Veja quem são os indiciados:

  • Jair Bolsonaro: ex-presidente da República, denunciado de efectuar porção do esquema de venda de bens entregues por autoridades estrangeiras. O valia arrecadado com a venda dos itens teria a propósito de ser dentro ao patrimônio dele;
  • Bento Albuquerque: portanto ministro de Minas e Pujança do administração Bolsonaro. Foi criminado por peculato e agregação criminosa;
  • José Roberto Bueno Jr.: solene da Marinha do Brasil. Foi criminado por peculato, agregação criminosa e ablução de numerário;
  • Júlio Cesar Vieira Gomes: auditor que chefiou a Récipe Federalista no administração Bolsonaro. Foi criminado por peculato, agregação criminosa, ablução de numerário e advocacia administrativa;
  • Marcelo da Silva Vieira: portanto patrão do gabinete de documentação histórica da Presidência da República. Foi criminado por peculato e agregação criminosa;
  • Marcos Soeiro: ex-assessor de Albuquerque, que carregou a mochila com as joias. Criminado por peculato e agregação criminosa;
  • Mauro Cesar Cid: ex-ajudante de ordens de Jair Bolsonaro. Foi criminado por peculato, ato de apropriar-se o funcionário público de numerário, valia ou algum outro bravo movente, público ou pessoal, de que tem a privilégio em justificação do função, ou desviá-lo, em ganho privativo ou alheio. Lá de agregação criminosa e ablução de numerário;
  • Fabio Wajngarten e Frederick Wassef: advogados da qualidade Bolsonaro. Wassef entrou em ação posteriormente o acontecimento do desvio de uno kit contendo uno relógio da baliza Rolex. Ele chegou a ir aos Estados Unidos restabelecer o cláusula, que foi entregue a Cid. Ambos foram indiciados pela PF por ablução de numerário e agregação criminosa;
  • Mauro Cesar Lourena Cid: instituidor do tenente-coronel e ex-ajudante de ordens Mauro Cesar Cid, ocupou função no dependência da Filial Brasileira de Acessão de Exportações e Investimentos (Apex) em Miami. Segundo a PF, ele teria negociado a venda dos itens nos Estados Unidos. Foi criminado por ablução de numerário e agregação criminosa;
  • Osmar Crivelatti: portanto acólito de Bolsonaro. Criminado por ablução de numerário e agregação criminosa.

Interrogatório

A Polícia Federalista abriu questionário, em 2023, para analisar as tentativas do administração Bolsonaro (PL) de entrar ilegalmente com joias da Arábia Saudita no Brasil.
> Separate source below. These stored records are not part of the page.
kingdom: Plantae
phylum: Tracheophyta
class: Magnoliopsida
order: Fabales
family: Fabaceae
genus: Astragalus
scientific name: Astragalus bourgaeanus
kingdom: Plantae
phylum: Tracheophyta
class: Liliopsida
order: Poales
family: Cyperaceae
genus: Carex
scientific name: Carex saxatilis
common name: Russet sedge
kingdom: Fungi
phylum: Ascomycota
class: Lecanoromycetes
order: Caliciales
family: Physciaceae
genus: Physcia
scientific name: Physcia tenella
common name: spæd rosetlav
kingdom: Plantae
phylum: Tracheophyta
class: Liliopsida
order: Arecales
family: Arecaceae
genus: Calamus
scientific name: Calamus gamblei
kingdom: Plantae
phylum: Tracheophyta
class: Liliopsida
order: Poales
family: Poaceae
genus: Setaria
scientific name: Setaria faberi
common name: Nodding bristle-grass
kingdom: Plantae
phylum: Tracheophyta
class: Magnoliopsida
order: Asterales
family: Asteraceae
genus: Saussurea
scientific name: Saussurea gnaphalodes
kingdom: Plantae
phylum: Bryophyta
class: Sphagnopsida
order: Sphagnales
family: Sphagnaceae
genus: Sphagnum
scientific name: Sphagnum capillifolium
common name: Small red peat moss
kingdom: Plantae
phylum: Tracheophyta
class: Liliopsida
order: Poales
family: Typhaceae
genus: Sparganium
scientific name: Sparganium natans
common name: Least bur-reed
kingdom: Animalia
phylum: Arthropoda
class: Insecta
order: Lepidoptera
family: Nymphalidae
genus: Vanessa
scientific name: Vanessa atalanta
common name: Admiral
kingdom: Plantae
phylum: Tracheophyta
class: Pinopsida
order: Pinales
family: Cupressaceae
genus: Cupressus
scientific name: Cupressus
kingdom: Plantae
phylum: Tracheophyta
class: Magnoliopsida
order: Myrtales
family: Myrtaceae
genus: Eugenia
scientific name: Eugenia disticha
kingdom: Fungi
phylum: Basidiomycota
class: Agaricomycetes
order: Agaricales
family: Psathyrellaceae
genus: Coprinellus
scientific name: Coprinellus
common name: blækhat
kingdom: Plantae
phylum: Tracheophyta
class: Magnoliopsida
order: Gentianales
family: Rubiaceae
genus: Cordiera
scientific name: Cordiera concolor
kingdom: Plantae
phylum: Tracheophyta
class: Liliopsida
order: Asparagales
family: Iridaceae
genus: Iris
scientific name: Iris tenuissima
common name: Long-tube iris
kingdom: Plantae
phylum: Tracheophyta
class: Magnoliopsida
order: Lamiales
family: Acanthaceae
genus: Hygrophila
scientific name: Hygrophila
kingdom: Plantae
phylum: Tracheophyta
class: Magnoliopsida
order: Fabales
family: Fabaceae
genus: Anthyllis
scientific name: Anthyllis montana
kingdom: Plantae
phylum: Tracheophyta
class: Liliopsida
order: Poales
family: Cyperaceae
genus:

Os objetos foram avaliados em R$ 5 milhões.

O estojo de joias – com aro, grudar, relógio e brincos de diamante, oriundos da Arábia Saudita – estava detido na Récipe Federalista, em São Paulo, e foi entregue à PF, em 5 de abril.

O estojo foi apreendido no Aeroporto de Guarulhos, ainda em 2021, quando as peças chegaram ao Brasil na mochila do portanto ministro de Minas e Pujança, Bento Albuquerque.

Em seguida, descobriu-se que o ex-presidente Jair Bolsonaro (PL) ganhou outros dois presentes da Arábia: o avante, o privativo mandátario recebeu em 2019; o segundo memorial veio com o estojo apreendido, todavia passou ileso pela vistoria da Récipe.